• EXERCISE PROMPT:
Return every record below exactly as given, images excluded.

** Opening RECORDS PROVIDED block **

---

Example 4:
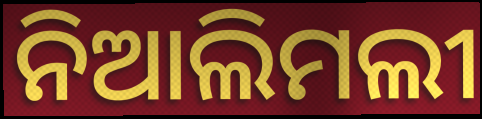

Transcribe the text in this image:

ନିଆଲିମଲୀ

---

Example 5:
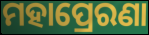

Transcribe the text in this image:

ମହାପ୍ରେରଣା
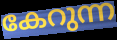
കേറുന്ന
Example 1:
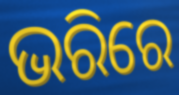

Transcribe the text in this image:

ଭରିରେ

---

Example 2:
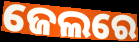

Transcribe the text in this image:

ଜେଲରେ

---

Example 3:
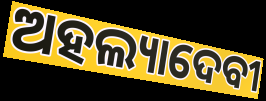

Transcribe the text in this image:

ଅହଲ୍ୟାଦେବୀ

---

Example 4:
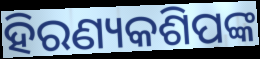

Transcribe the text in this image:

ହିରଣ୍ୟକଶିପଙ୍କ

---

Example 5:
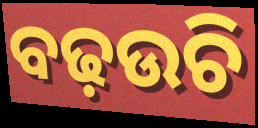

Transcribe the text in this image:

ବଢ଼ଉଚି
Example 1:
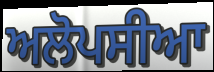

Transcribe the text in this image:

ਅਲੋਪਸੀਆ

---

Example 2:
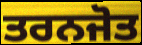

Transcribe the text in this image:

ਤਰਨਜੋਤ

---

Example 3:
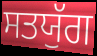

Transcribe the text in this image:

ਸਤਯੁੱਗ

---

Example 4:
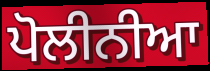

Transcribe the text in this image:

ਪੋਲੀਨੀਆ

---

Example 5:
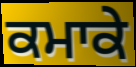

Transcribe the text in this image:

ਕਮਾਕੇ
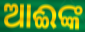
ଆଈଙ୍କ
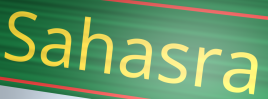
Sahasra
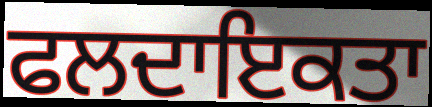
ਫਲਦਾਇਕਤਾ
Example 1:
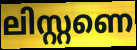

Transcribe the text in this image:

** Closing RECORDS PROVIDED block **

• SOLVED PROBLEM:
---

Example 4:

Transcribe the text in this image:

ନିଆଲିମଲୀ

---

Example 5:

Transcribe the text in this image:

ମହାପ୍ରେରଣା
കേറുന്ന
Example 1:

Transcribe the text in this image:

ଭରିରେ

---

Example 2:

Transcribe the text in this image:

ଜେଲରେ

---

Example 3:

Transcribe the text in this image:

ଅହଲ୍ୟାଦେବୀ

---

Example 4:

Transcribe the text in this image:

ହିରଣ୍ୟକଶିପଙ୍କ

---

Example 5:

Transcribe the text in this image:

ବଢ଼ଉଚି
Example 1:

Transcribe the text in this image:

ਅਲੋਪਸੀਆ

---

Example 2:

Transcribe the text in this image:

ਤਰਨਜੋਤ

---

Example 3:

Transcribe the text in this image:

ਸਤਯੁੱਗ

---

Example 4:

Transcribe the text in this image:

ਪੋਲੀਨੀਆ

---

Example 5:

Transcribe the text in this image:

ਕਮਾਕੇ
ଆଈଙ୍କ
Sahasra
ਫਲਦਾਇਕਤਾ
Example 1:

Transcribe the text in this image:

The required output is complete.